La guerre des bonus n'aura pas lieu à Pittsburgh. C'est ce que laisse présager un entretien publié ce jour par le Wall Street Journal, de la ministre française de l'économie et des finances, Christine Lagarde.
La France reste déterminée à aboutir à l'occasion du prochain sommet des chefs d'Etat et de gouvernement à un accord sur des restrictions concrètes et détaillées concernant les bonus du secteur de la finance. Mais il n'est plus question pour Christine Lagarde de souhaiter imposer des barrières absolues à ces rémunérations. L'idée d'une limitation des bonus a été émise par Paris, déclenchant la défiance de nombre de ses partenaires. La semaine passée encore, la ministre de l'économie faisait part de son «très vif espoir» et de sa «très vive détermination» à obtenir gain de cause à Pittsburgh suite aux discussions entre Nicolas Sarkozy et ses homologues.
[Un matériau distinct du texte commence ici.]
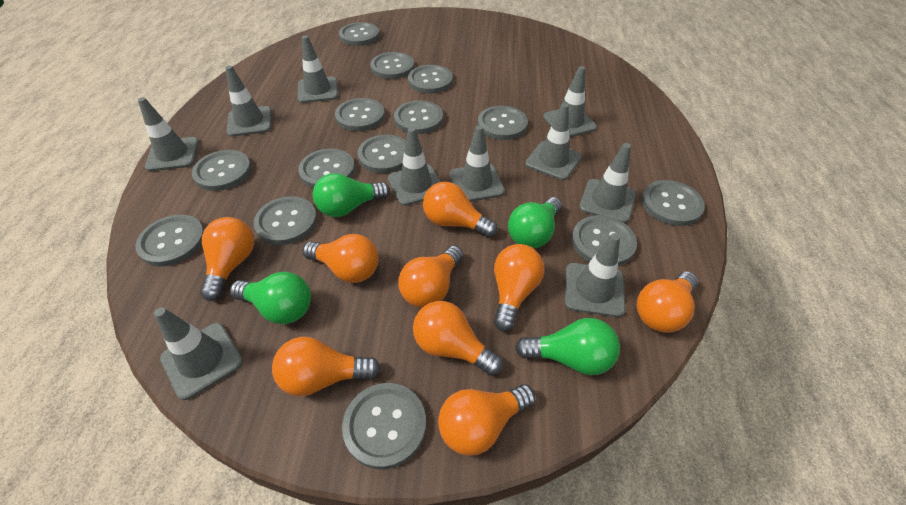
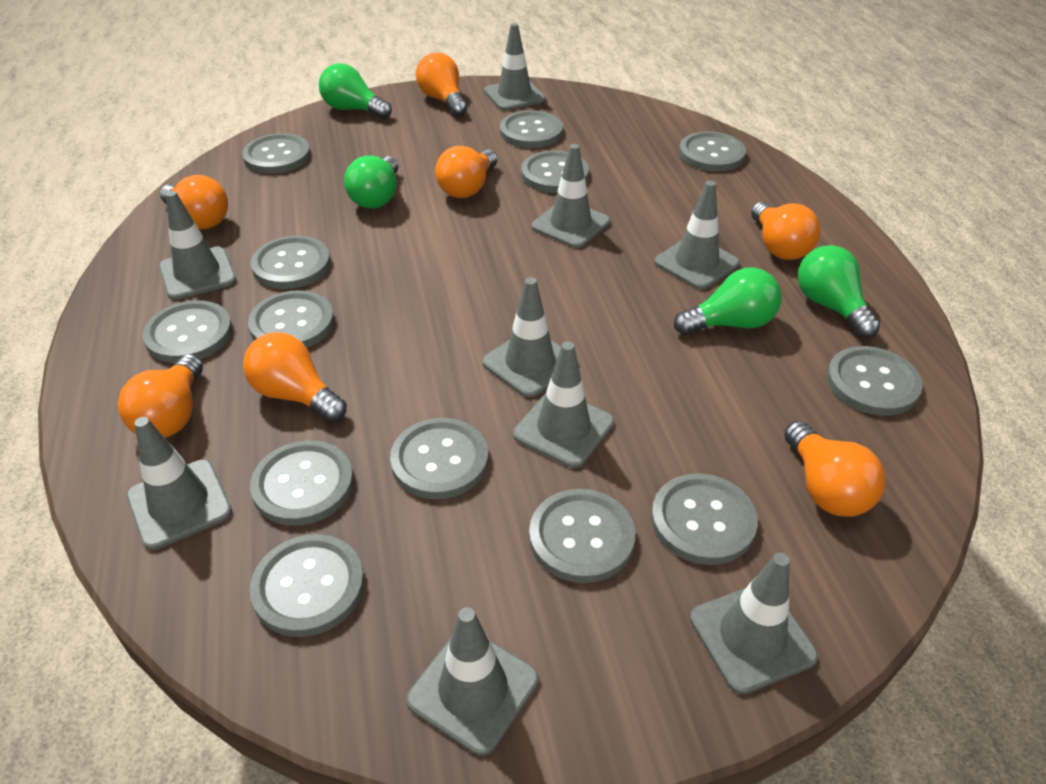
grey button: [135,215,204,266] [192,150,251,191] [253,196,317,245] [298,148,355,188] [335,98,385,131] [339,22,380,46] [342,383,426,469] [357,135,406,173] [370,52,414,79] [394,100,443,134] [408,65,453,94] [478,106,528,140] [572,215,637,266] [642,180,705,226] = 14 -> [142,300,232,363] [242,133,311,174] [248,290,334,348] [250,440,354,526] [250,534,364,637] [251,236,331,289] [390,418,488,499] [500,110,563,148] [521,151,589,193] [529,489,635,583] [651,473,758,565] [679,131,746,172] [827,346,923,416] = 13
grey traffic cone: [138,97,199,171] [154,307,243,400] [225,65,272,137] [297,35,338,103] [388,127,441,206] [449,125,505,202] [525,103,582,180] [543,66,597,137] [565,233,625,317] [579,143,636,223] = 10 -> [126,417,232,550] [159,191,236,300] [406,607,539,756] [482,277,578,398] [484,23,546,111] [513,342,614,468] [531,144,610,248] [654,180,740,290] [690,553,818,694] = 9
orange light bulb: [200,217,254,301] [272,337,381,396] [303,234,379,283] [398,246,463,308] [413,301,503,376] [423,182,498,238] [438,384,535,456] [494,244,544,331] [636,271,698,333] = 9 -> [118,354,203,438] [160,175,228,229] [243,332,347,422] [416,52,467,116] [435,146,497,198] [751,202,820,260] [784,421,885,517] = 7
«Nous ne sommes pas obtus au point d'exiger un chiffre» a confié Christine Lagarde au quotidien américain. Elle assure toutefois que «nous voulons quelque chose qui puisse se rapporter à des paramètres concrets ... quelque chose qui limite et encadre réellement la rémunération».
Les rémunérations ne sont nullement à ses yeux un sujet secondaire des discussions du G20, et un appel commun à condamner les excès semble tout à fait indispensable.
Si la ministre entend bien confirmer le volontarisme français à Pittsburgh, ses déclarations au WSJ semblent ouvrir plus clairement la voie d'un large consensus. Seule l'Allemagne semblait pouvoir se ranger du côté de la France, les Etats-Unis et le Royaume-Uni privilégiant la réflexion sur le renforcement des fonds propres des banques. Christine Lagarde assure ne pas rechercher une «solution française», mais une «solution détaillée qui puisse s'appliquer au niveau mondial».
A la lumière de ces déclarations d'intention sur les bonus, un responsable du Conseil de stabilité financière (CSF) a d'ores et déjà formulé cette semaine une hypothèse qui pourrait rapprocher les points de vue. Au sein des recommandations précises qu'il doit présenter au G20 sur la manière dont les banques se doivent de restructurer leurs grilles de rémunérations, le CSF devrait ainsi prôner une limitation très stricte des bonus tant que les exigences en matière de fonds propres ne seraient pas respectées.